Examples of Kaplan’s bias, or appearance of bias, that are cited in the motion include:
  • Kaplan has called the entire Ecuador lawsuit a “game” that sprung from “the imagination of American lawyers” even though there are 64,000 chemical sampling results in evidence as part of a 220,000-page trial record.

  • Kaplan has questioned the very existence of the Ecuadorian plaintiffs, repeatedly using the adjective “so-called” to describe them.  The plaintiffs actually are thousands of rainforest residents and members of indigenous groups whose existence has been verified by numerous courts and major media outlets.

  • Kaplan has displayed “profound disrespect” for Ecuador’s judicial system, failing to even read the judge’s decision before issuing his preliminary injunction order and then inviting Chevron to bring the racketeering case over which he now presides.

  • Kaplan has made numerous intemperate remarks from the bench about the lawyers representing the Ecuadorians and come to conclusions about disputed factual issues that have yet to be tried.  For example, Kaplan apparently believes that Ecuador’s government is at fault for the pollution rather than Chevron – a key disputed issue that already has been decided in favor of the plaintiffs by the Ecuador court that had access to the full trial record.

  • Kaplan imposed what the motion calls “Draconian” measures on American lawyer Steven Donziger during an earlier Chevron discovery action, claiming he waived privilege on a minor technicality and forcing him to turn over his entire 18-year case file to Chevron as well as all of his personal files and  hard drives.  Kaplan also forced Donziger to sit for 14 days of depositions conducted by a tag team of Chevron lawyers and a court-appointed Special Master who clearly favored Chevron. 

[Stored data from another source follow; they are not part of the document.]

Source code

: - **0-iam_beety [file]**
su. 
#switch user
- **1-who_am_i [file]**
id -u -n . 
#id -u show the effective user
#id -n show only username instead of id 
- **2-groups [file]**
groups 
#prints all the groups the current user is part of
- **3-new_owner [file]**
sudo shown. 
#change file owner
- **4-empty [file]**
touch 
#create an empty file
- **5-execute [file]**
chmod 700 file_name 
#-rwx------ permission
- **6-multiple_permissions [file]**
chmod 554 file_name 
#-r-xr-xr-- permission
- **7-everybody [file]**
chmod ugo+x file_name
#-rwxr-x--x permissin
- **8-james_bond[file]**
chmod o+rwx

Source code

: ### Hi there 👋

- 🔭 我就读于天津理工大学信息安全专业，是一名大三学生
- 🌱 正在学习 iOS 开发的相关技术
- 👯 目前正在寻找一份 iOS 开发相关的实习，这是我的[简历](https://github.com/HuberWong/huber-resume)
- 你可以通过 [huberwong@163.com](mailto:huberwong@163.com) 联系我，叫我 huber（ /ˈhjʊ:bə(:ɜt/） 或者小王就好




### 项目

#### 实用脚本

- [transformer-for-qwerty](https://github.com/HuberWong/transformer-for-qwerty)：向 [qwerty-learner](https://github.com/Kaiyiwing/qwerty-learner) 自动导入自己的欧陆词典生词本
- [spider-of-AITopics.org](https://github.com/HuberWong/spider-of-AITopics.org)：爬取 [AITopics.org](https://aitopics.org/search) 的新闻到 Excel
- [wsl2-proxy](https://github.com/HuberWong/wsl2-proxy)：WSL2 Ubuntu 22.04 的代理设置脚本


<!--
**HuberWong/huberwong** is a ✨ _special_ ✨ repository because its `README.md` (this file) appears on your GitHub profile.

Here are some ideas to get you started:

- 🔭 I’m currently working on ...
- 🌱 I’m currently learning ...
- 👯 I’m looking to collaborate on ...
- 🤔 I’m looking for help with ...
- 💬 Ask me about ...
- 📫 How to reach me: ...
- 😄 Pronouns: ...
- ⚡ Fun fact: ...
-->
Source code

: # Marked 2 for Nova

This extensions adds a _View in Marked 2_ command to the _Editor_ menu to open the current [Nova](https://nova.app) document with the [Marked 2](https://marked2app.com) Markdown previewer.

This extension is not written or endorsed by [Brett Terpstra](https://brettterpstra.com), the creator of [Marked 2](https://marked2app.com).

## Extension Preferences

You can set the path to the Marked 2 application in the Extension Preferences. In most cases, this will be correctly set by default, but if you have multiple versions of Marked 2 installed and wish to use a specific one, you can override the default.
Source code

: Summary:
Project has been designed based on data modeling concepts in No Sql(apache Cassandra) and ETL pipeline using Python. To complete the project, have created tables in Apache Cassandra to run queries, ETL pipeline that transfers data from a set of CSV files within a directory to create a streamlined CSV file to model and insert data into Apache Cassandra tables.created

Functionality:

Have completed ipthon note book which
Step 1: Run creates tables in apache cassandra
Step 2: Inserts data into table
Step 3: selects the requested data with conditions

  • Kaplan has created rigid motions schedules designed to prejudice the Ecuadorians and Donziger, systematically denying multiple requests for modest extensions of time to supplement the record after Chevron took months to prepare its lengthy lawsuit.  Kaplan also denied Donziger sufficient time to obtain a lawyer to respond to Chevron’s lawsuit, and then ruled that his lawyer (John Keker) waived the right to oppose Chevron’s request for an injunction.

  • The Special Master appointed by Kaplan, Max Gitter, is a former law partner of Kaplan’s at a law firm (Clearly Gottlieb) that does underwriting work for Chevron – posing a clear conflict of interest that neither that has not been disclosed.  According to the motion, Gitter “rapidly became a full-fledged Chevron advocate, actively participating in the examination of Donziger on Chevron’s behalf” and Gitter also “manipulated the answers in Chevron’s favor” by repeatedly refusing to allow Donziger to elaborate in response to Chevron’s barrage of questions.

  • Kaplan has shown “flagrant disregard” for the attorney-client privilege, allowing Chevron to question Donziger during depositions about communications with his clients and co-counsel.

“No reasonable person could conclude that a judge who invited, suggested, or encouraged plaintiffs to file a particular action could impartially preside over such an action,” the motion asserted.

U.S. federal law cautions that a judge should recuse himself from “any proceeding in which is partiality might reasonably be questioned.”

The trial record in Ecuador, created over an eight-year time frame, clearly proves Chevron is guilty of creating one of the worst oil-related disasters in history, say the plaintiffs.

On February 14, in a 188-page opinion, Ecuador Judge Nicolas Zambrano found the oil giant liable for dumping billions of gallons of toxic “formation water” into the Amazon and then trying to fraudulently cover it up with a sham remediation.  Zambrano imposed $8.6 billion in actual damages on Chevron and an equal amount in punitive damages after finding that the company and its lawyers had engaged in misconduct in the litigation.

Chevron operated a large concession in Ecuador from 1964 to 1990, building hundreds of wells and production sites and leaving behind roughly 1,000 unlined waste pits which leach their contents into soils and groundwater, according to the evidence.  Use of the sub-standard practices have decimated indigenous groups and led to widespread health problems.